For some, this move away from state-regulated service intermediaries such as taxi companies and hotels toward for-profit businesses is part of market capitalism’s increasing co-option and rebranding of the “true” community values of the sharing economy. Even if this form of economy is presented as a revival of community spirit, it actually has very little to do with sharing access to goods, activities, and services and everything to do with selling this access. (Many people insist on referring to it not as the sharing economy but as the renting economy for just this reason.) The sharing economy thus does hardly anything to challenge inequality and injustice. At best, it is capable of providing an additional or alternative source of income in what many are experiencing as economically straightened times. (It is significant that Uber and Airbnb were both founded around the time of the financial crisis, in 2009 and 2008, respectively.) For others, these technology start-ups are simply innovating too quickly for the politicians and lawmakers to keep pace—a situation regarded as likely to have highly disruptive social consequences if it continues unconstrained.[4]
But this societal shift from state-regulated service intermediaries to information and data analytics intermediaries also provides us with a means of understanding some of the ways in which neoliberalism has been able to advance with its program of privatization, deregulation, and reduction to a minimum of the role played by the state and public sector even after the crash of 2008. The important point to note in this respect is that, by avoiding preemptive state regulation, these profit-driven sharing economy businesses are operating according to a postwelfare model of capitalism.
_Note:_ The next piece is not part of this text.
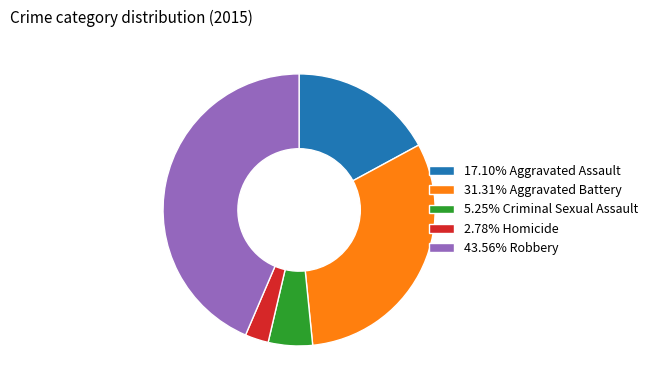

Do 31.31% Aggravated Battery and 2.78% Homicide together represent more than half of the pie?

No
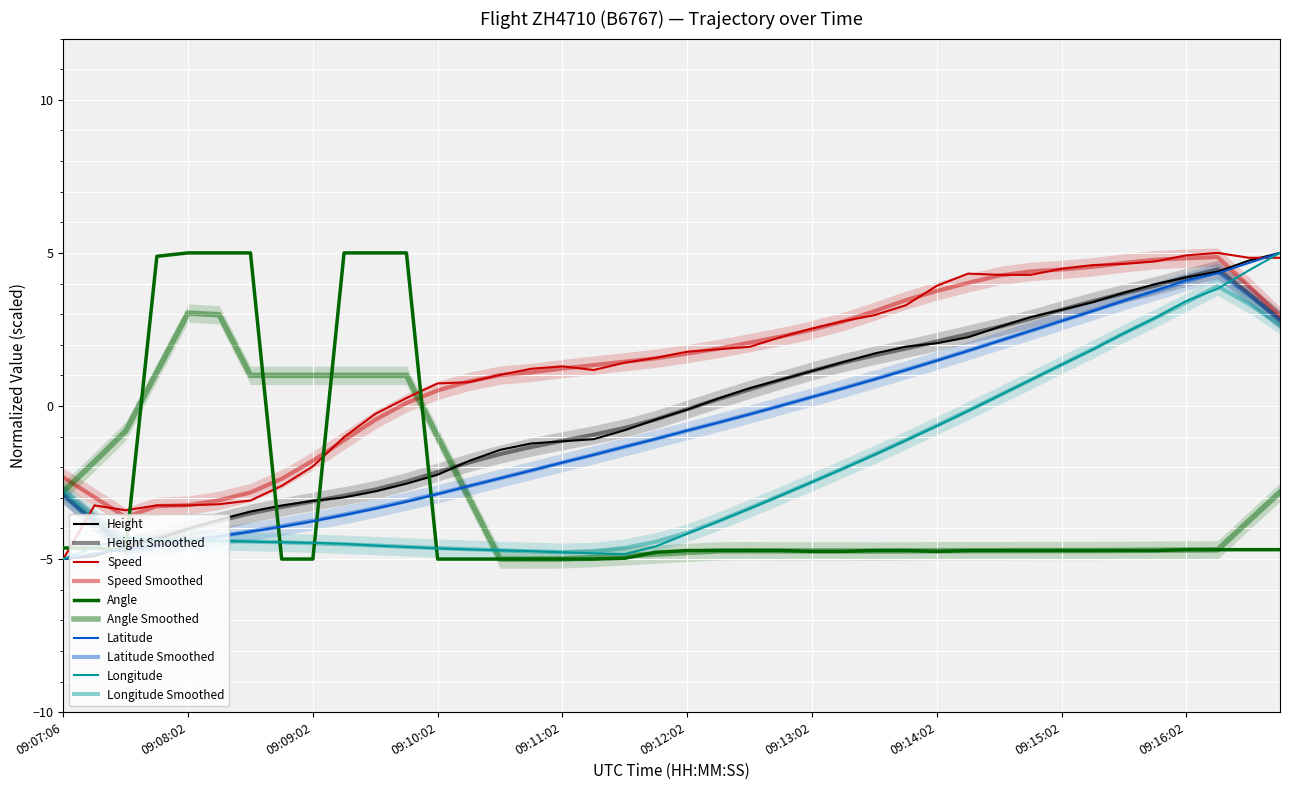

The Angle series shows -7.4 at 09:15:17. True or false?

False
Here there are few legislative protections for workers and hardly any possibilities for establishing trade unions or other forms of collective agency, action, or means of generating the kind of solidarity that might be able to challenge this state of affairs. This set of circumstances often leaves those who provide services by means of the platforms of information and data management intermediaries laboring for less than the minimum wage and without a host of workers’ rights (a bundle of rights being what employment is, after all). The list of lost benefits is a long one. As Mike Bulajewski notes, it includes “the right to have employers pay social security, disability, and unemployment insurance taxes, the right to family and medical leave, workers’ compensation protection, sick pay, retirement benefits, profit sharing plans, protection from discrimination on the basis of race, color, religion, sex, age or national origin, or wrongful termination for becoming pregnant, or reporting sexual harassment or other types of employer wrongdoing.”[5] All of this goes a long way to explain why in the March 2015 budget, the British government declared that it is planning to make the United Kingdom a global center for the sharing economy.[6] (Uber was declared legal in the United Kingdom in October 2015.)